I would like to report our SGEMM routine on GT200 GPUs. This work inherits  Volkov's code, which can be downloaded from

http://forums.nvidia.com/index.php?showtopic=89084

Figure 1 shows performance (Gflop/s) of our method on TeslaC1060, GTX285 and GTX295. The baseline is Volkov's code on TeslaC1060 (black dash line).

Core frequency of GTX285 is 1.135x than that of TeslaC1060, and it is reasonable that performance of GTX285 is 1.165x than that of TeslaC1060.

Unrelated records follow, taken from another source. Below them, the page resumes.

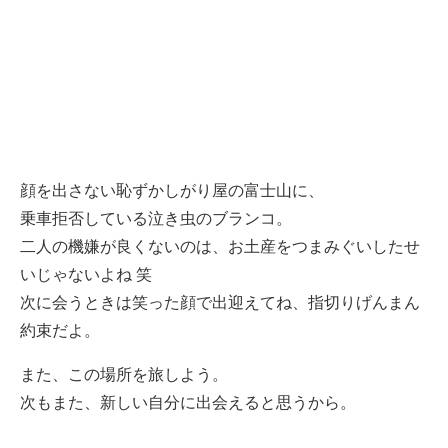
顔を出さない恥ずかしがり屋の富士山に、
乗車拒否している泣き虫のブランコ。
二人の機嫌が良くないのは、お土産をつまみぐいしたせ
いじゃないよね 笑
次に会うときは笑った顔で出迎えてね、指切りげんまん
約束だよ。
また、この場所を旅しよう。
次もまた、新しい自分に出会えると思うから。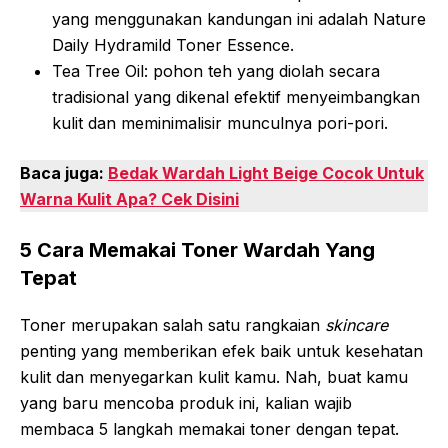
yang menggunakan kandungan ini adalah Nature
Daily Hydramild Toner Essence.
Tea Tree Oil: pohon teh yang diolah secara
tradisional yang dikenal efektif menyeimbangkan
kulit dan meminimalisir munculnya pori-pori.
Baca juga:
Bedak Wardah Light Beige Cocok Untuk
Warna Kulit Apa? Cek Disini
5 Cara Memakai Toner Wardah Yang
Tepat
Toner merupakan salah satu rangkaian
skincare
penting yang memberikan efek baik untuk kesehatan
kulit dan menyegarkan kulit kamu. Nah, buat kamu
yang baru mencoba produk ini, kalian wajib
membaca 5 langkah memakai toner dengan tepat.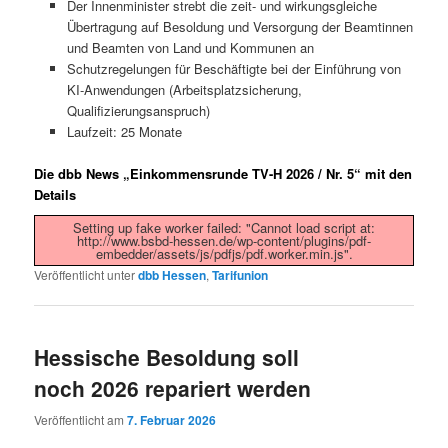
Der Innenminister strebt die zeit- und wirkungsgleiche
Übertragung auf Besoldung und Versorgung der Beamtinnen
und Beamten von Land und Kommunen an
Schutzregelungen für Beschäftigte bei der Einführung von
KI-Anwendungen (Arbeitsplatzsicherung,
Qualifizierungsanspruch)
Laufzeit: 25 Monate
Die dbb News „Einkommensrunde TV-H 2026 / Nr. 5“ mit den
Details
Setting up fake worker failed: "Cannot load script at:
http://www.bsbd-hessen.de/wp-content/plugins/pdf-
embedder/assets/js/pdfjs/pdf.worker.min.js".
Veröffentlicht unter
dbb Hessen
,
Tarifunion
Hessische Besoldung soll
noch 2026 repariert werden
Veröffentlicht am
7. Februar 2026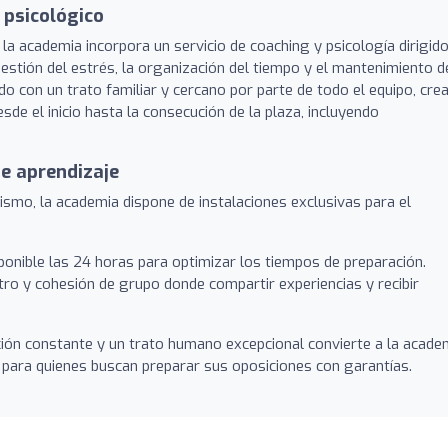
psicológico
la academia incorpora un servicio de coaching y psicología dirigid
gestión del estrés, la organización del tiempo y el mantenimiento d
 con un trato familiar y cercano por parte de todo el equipo, cre
e el inicio hasta la consecución de la plaza, incluyendo
e aprendizaje
ismo, la academia dispone de instalaciones exclusivas para el
ponible las 24 horas para optimizar los tiempos de preparación.
ro y cohesión de grupo donde compartir experiencias y recibir
ión constante y un trato humano excepcional convierte a la acade
 para quienes buscan preparar sus oposiciones con garantías.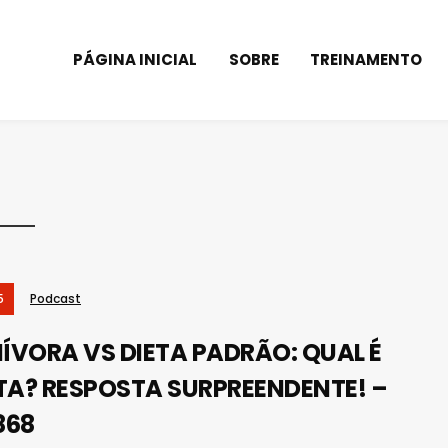
PÁGINA INICIAL
SOBRE
TREINAMENTO
5
Podcast
ÍVORA VS DIETA PADRÃO: QUAL É
TA? RESPOSTA SURPREENDENTE! –
868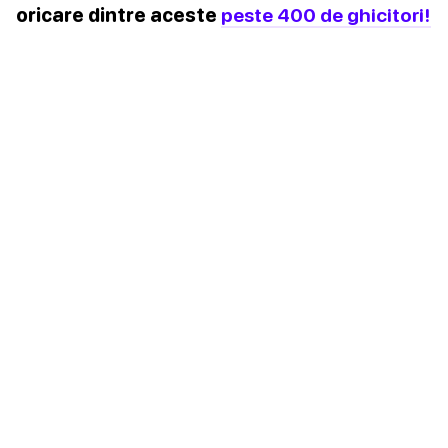
oricare dintre aceste
peste 400 de ghicitori!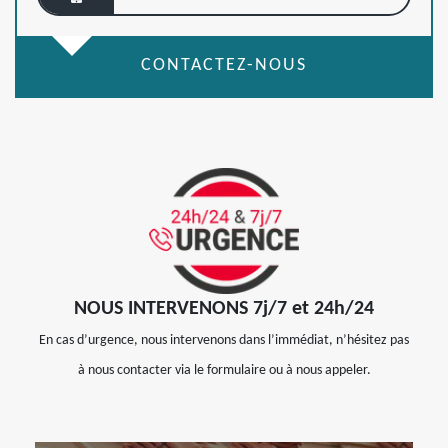
CONTACTEZ-NOUS
NOUS INTERVENONS 7j/7 et 24h/24
En cas d’urgence, nous intervenons dans l’immédiat, n’hésitez pas
à nous contacter via le formulaire ou à nous appeler.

Maximum performance of our method  on TeslaC1060 in Figure is 439.467Gflop/s, this number achieves 70% of peak performance without dual issue

(peak performance of single precision without dual issue on TeslaC1060 is 624 Gflop/s) whereas Volkov's code reaches 346 Gflop/s, which is 55.45% of peak performance.

figure 1: comparison between our method and Volkov's code

[img]http://oz.nthu.edu.tw/~d947207/NVIDIA/SGEMM/figure1.JPG[/img]

source code can be downloaded from
http://oz.nthu.edu.tw/~d947207/NVIDIA/SGEMM/lsc_sgemm.zip

technical report: http://oz.nthu.edu.tw/~d947207/NVIDIA/SGEMM/HandTunedSgemm_2010_v1.1.pdf

source code: http://oz.nthu.edu.tw/~d947207/NVIDIA/SGEMM/lsc_sgemm.zip

Question: How about using __synchthreads() after "b_reg = b_ptr[j]" ?

I try your suggestion, case 2, into my algorithm, method 1, as following

[code]
b_ptr = (float*)b ;
#pragma unroll
for( int i = 0; i < BLOCK_SIZE_X; i++ ){
float A0_reg = A[0] ; A += lda ;
float A1_reg = A1[0] ; A1 += lda ;
// fetch b[i][:] into register b_reg[:]
#pragma unroll
for( int j = 0 ; j < BLOCK_SIZE_Y ; j++){
b_reg = b_ptr[j] ;
__syncthreads();
c0[j] += A0_reg * b_reg ;
c1[j] += A1_reg * b_reg ;
}
[code]

However nvcc reports error message as
[code]
tmpxft_00000bb8_00000000-3_method1_thread.cudafe1.gpu
tmpxft_00000bb8_00000000-8_method1_thread.cudafe2.gpu
nvopencc ERROR: C:\CUDA\bin64/../open64/lib//be.exe returned non-zero status -10
73741819
[/code]

I disable fully loop-unrolling of outer loop and change outer loop to #pragma unroll 8
(BLOCK_SIZE_X = 16, BLOCK_SIZE_Y = 16). Also I use compiler option "-maxrregcount 48",
such that number of active thread = 320 (register count per thread = 46 ),
the same as method1_variant in report.

The code is called method1(synch)
[code]
b_ptr = (float*)b ;
#pragma unroll 8
for( int i = 0; i < BLOCK_SIZE_X; i++ ){
float A0_reg = A[0] ; A += lda ;
float A1_reg = A1[0] ; A1 += lda ;
// fetch b[i][:] into register b_reg[:]
#pragma unroll
for( int j = 0 ; j < BLOCK_SIZE_Y ; j++){
b_reg = b_ptr[j] ;
__syncthreads();
c0[j] += A0_reg * b_reg ;
c1[j] += A1_reg * b_reg ;
}
[code]

I indeed obtain "shared memory ---> register " from result of decuda.
However the performance in figure 2 is not good, only 250Gflop/s.
I think that this is because of too many __syncthreads().


figrue 2: performance comparison between method1(variant) and method1(synch)
method1(synch) only reaches 250Gflop/s, 30% slower than method1(variant).

In order to achieve high performance, we need to remove extra __synch operations.
However we must reset offset of jump instruction after removing extra __synch operations.

Besides, there is one thing strange. if I unroll inner loop explicitly, then
nvcc would remove extra __synch automatically, I don't know why.